- [TASK OBJECTIVE]
Nothing but the lines below from the one with "right eye: (252, 110)" through the one with "neck: (469, 530)" should be output, each exactly as given, and no pictures.

[Saved data entries]
========================================

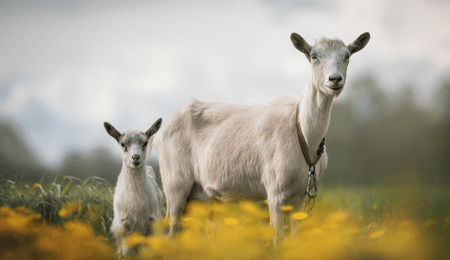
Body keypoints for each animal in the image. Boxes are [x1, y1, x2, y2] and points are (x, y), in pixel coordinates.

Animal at [153, 32, 370, 242]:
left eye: (347, 56)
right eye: (314, 56)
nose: (334, 79)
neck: (303, 134)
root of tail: (161, 133)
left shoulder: (300, 195)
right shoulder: (275, 191)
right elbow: (278, 238)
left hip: (200, 196)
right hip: (175, 183)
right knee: (170, 230)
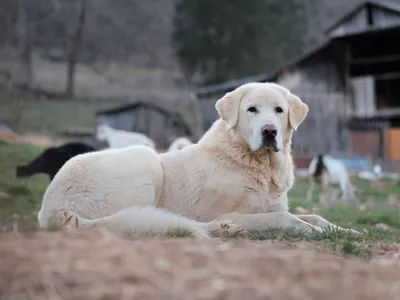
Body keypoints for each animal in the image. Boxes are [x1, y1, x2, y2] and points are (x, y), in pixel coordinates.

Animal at [39, 82, 360, 239]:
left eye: (279, 110)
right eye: (252, 110)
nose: (269, 131)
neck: (255, 163)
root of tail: (49, 210)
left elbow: (316, 216)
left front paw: (348, 231)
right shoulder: (239, 211)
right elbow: (287, 218)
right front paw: (317, 232)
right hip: (145, 160)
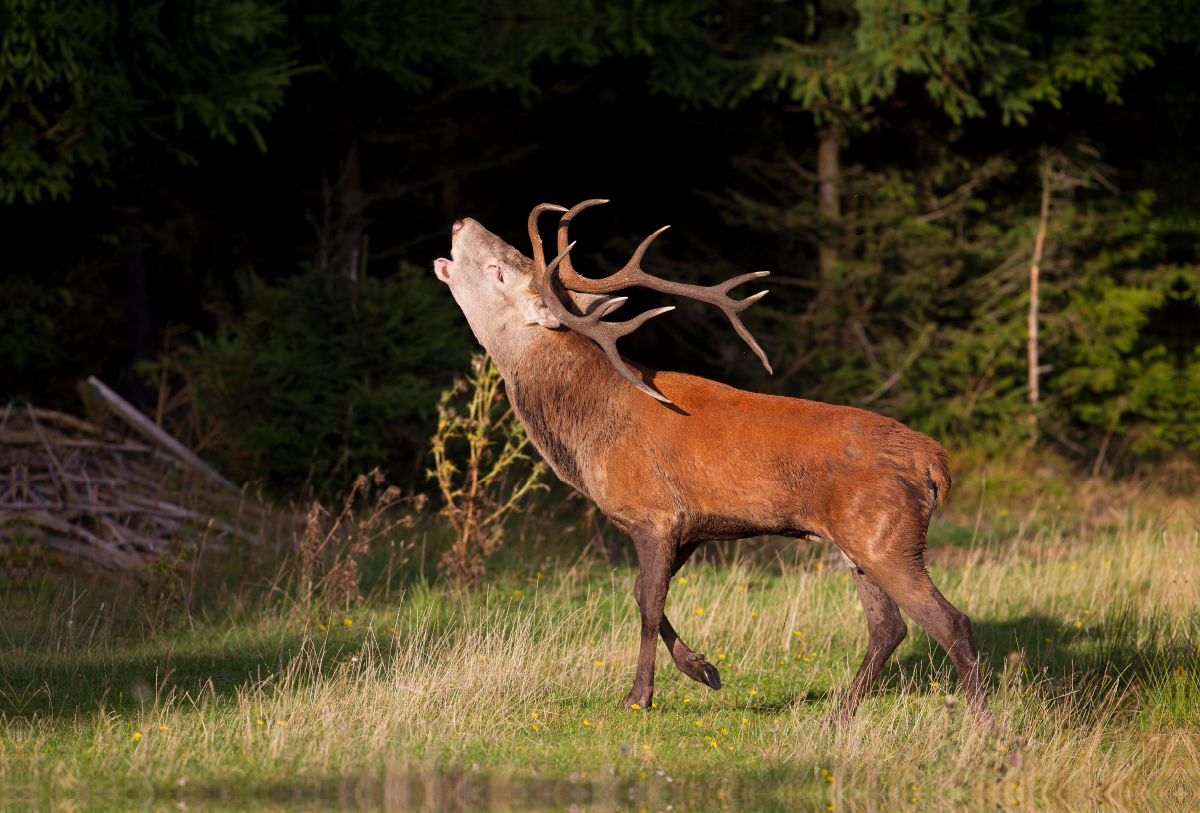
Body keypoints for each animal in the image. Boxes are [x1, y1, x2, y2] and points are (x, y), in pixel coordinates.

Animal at [432, 200, 993, 729]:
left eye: (499, 270)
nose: (458, 222)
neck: (588, 432)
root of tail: (934, 464)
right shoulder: (693, 527)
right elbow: (643, 595)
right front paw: (703, 668)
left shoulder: (654, 514)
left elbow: (647, 602)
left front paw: (639, 697)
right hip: (861, 543)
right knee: (889, 627)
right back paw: (837, 715)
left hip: (886, 535)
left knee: (951, 622)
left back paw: (985, 728)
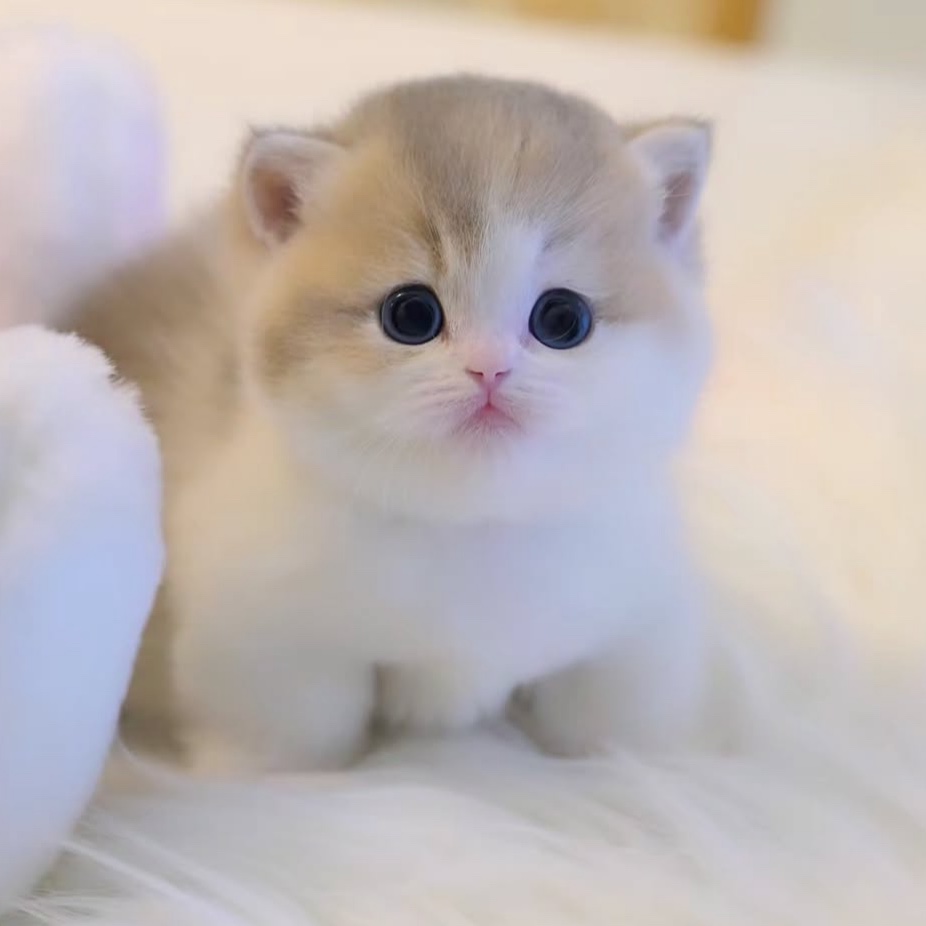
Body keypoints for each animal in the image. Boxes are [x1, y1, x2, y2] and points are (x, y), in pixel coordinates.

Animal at [65, 75, 714, 774]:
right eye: (411, 316)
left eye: (563, 319)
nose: (490, 370)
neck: (469, 530)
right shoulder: (263, 634)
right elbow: (294, 737)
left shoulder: (637, 615)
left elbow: (615, 715)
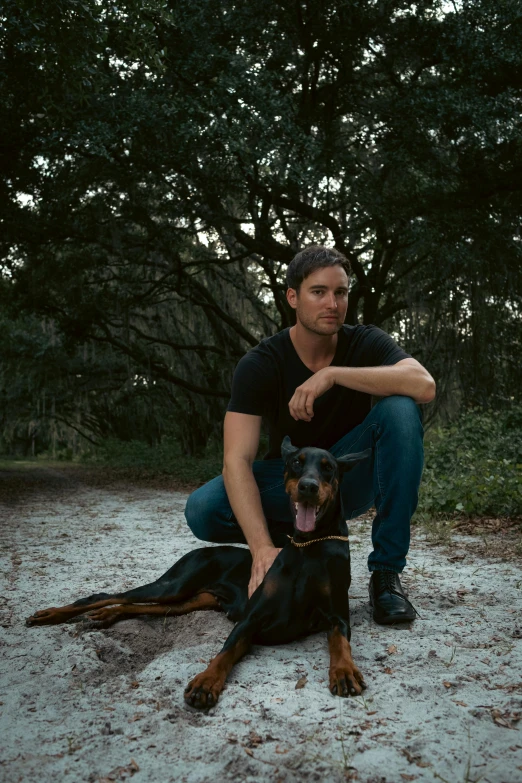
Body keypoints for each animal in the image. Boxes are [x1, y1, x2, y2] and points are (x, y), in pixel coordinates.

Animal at [26, 438, 370, 708]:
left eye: (328, 468)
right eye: (296, 463)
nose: (308, 487)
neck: (309, 546)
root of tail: (198, 551)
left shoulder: (336, 616)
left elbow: (340, 641)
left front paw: (344, 671)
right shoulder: (250, 619)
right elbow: (223, 653)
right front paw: (206, 682)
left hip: (190, 600)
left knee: (134, 605)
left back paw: (107, 617)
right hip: (174, 584)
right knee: (105, 595)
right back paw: (52, 615)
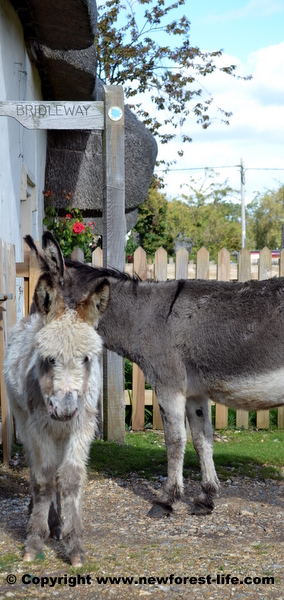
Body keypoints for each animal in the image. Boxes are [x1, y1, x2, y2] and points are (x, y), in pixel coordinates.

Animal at [4, 264, 108, 564]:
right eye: (49, 359)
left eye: (86, 359)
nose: (64, 410)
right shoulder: (40, 428)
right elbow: (44, 479)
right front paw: (35, 539)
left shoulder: (82, 426)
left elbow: (70, 479)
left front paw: (74, 545)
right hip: (24, 423)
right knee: (36, 468)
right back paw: (45, 519)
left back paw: (59, 523)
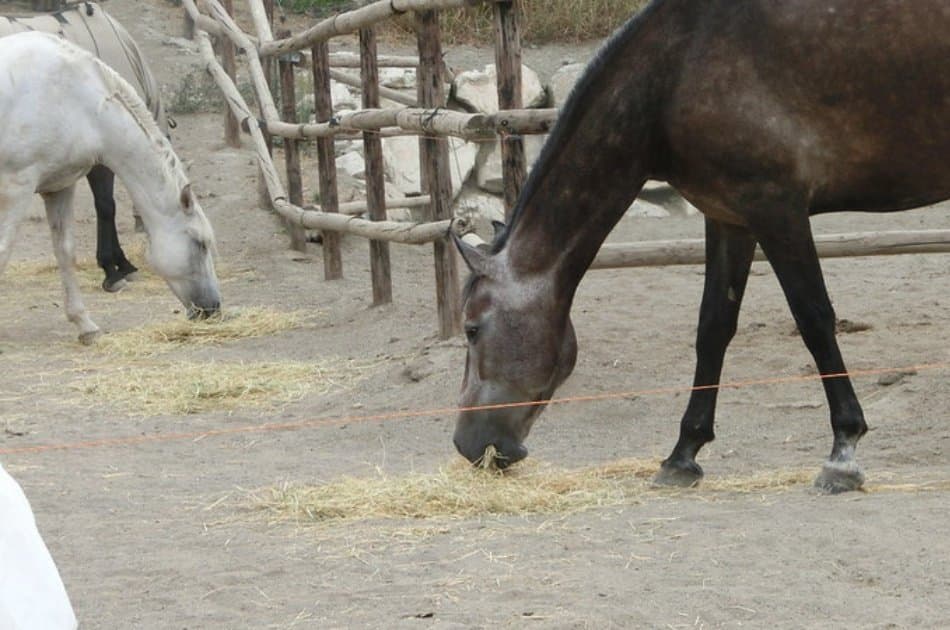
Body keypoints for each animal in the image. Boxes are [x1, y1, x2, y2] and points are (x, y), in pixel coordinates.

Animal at [0, 32, 220, 344]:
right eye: (200, 243)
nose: (213, 308)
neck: (75, 100)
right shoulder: (16, 187)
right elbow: (3, 253)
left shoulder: (59, 187)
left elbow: (65, 252)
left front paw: (84, 324)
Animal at [451, 0, 950, 493]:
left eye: (472, 329)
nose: (467, 444)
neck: (675, 71)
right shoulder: (730, 218)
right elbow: (713, 328)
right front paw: (683, 454)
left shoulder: (777, 210)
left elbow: (814, 320)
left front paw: (842, 452)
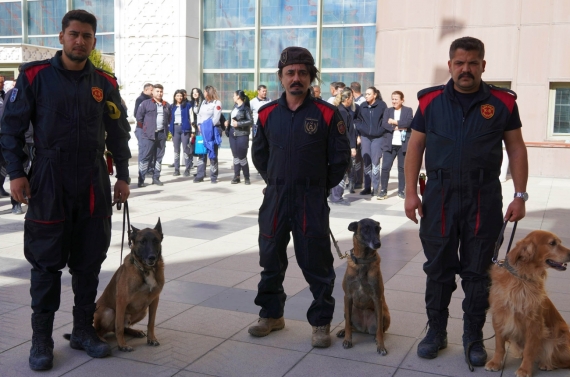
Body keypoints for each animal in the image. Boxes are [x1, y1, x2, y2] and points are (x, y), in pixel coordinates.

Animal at [93, 219, 164, 352]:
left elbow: (151, 322)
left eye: (156, 241)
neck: (145, 270)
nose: (152, 257)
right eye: (142, 242)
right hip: (109, 312)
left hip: (143, 311)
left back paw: (135, 331)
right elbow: (119, 327)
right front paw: (122, 345)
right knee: (102, 330)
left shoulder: (154, 300)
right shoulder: (121, 301)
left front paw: (151, 338)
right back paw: (101, 340)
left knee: (123, 327)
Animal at [336, 217, 388, 352]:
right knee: (350, 324)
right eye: (365, 229)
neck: (363, 261)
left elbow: (379, 329)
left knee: (381, 329)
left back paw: (376, 337)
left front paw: (381, 346)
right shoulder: (347, 296)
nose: (378, 244)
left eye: (378, 229)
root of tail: (364, 329)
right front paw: (347, 340)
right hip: (347, 311)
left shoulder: (377, 298)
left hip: (384, 315)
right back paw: (343, 331)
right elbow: (347, 324)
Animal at [484, 229, 568, 376]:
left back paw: (546, 364)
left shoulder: (534, 322)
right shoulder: (499, 316)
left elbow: (529, 350)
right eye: (552, 243)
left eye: (559, 242)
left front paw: (524, 369)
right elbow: (499, 345)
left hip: (559, 341)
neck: (521, 279)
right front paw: (495, 362)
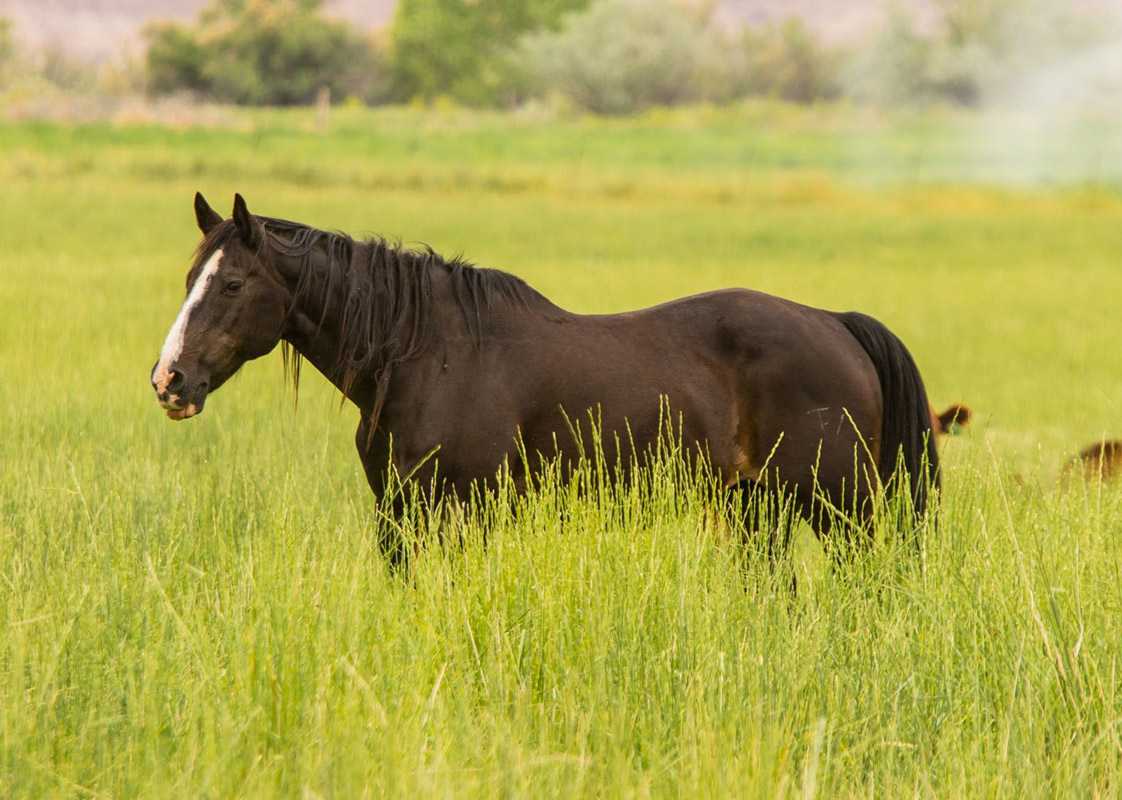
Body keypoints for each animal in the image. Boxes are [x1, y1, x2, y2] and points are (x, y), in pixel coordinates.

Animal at [150, 193, 940, 563]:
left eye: (231, 285)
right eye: (190, 279)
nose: (170, 380)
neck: (424, 352)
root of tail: (835, 322)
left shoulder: (459, 511)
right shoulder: (397, 514)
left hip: (841, 507)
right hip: (757, 508)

========================================

- [RESPONSE BELOW]
right eye: (252, 110)
nose: (269, 131)
neck: (255, 163)
root of tail: (49, 210)
left elbow: (316, 216)
left front paw: (348, 231)
right shoulder: (239, 211)
right elbow: (287, 218)
right front paw: (317, 232)
right hip: (145, 160)
Body keypoints for each animal in the image. Boxes are [x1, y1, x2, y2] and points are (x, y), in pixel coordinates.

Animal at [432, 200, 993, 729]:
left eye: (499, 270)
nose: (458, 222)
neck: (588, 432)
root of tail: (934, 464)
right shoulder: (693, 527)
right elbow: (643, 595)
right front paw: (703, 668)
left shoulder: (654, 514)
left elbow: (647, 602)
left front paw: (639, 697)
right hip: (861, 543)
right knee: (889, 627)
right back paw: (837, 715)
left hip: (886, 535)
left knee: (951, 622)
left back paw: (985, 728)
Body keypoints for each animal in the image. Boxes are [x1, y1, x2, y2] and points are (x, y), in pixel coordinates.

Animal at [65, 75, 714, 774]:
right eye: (411, 316)
left eye: (563, 319)
nose: (490, 370)
neck: (469, 530)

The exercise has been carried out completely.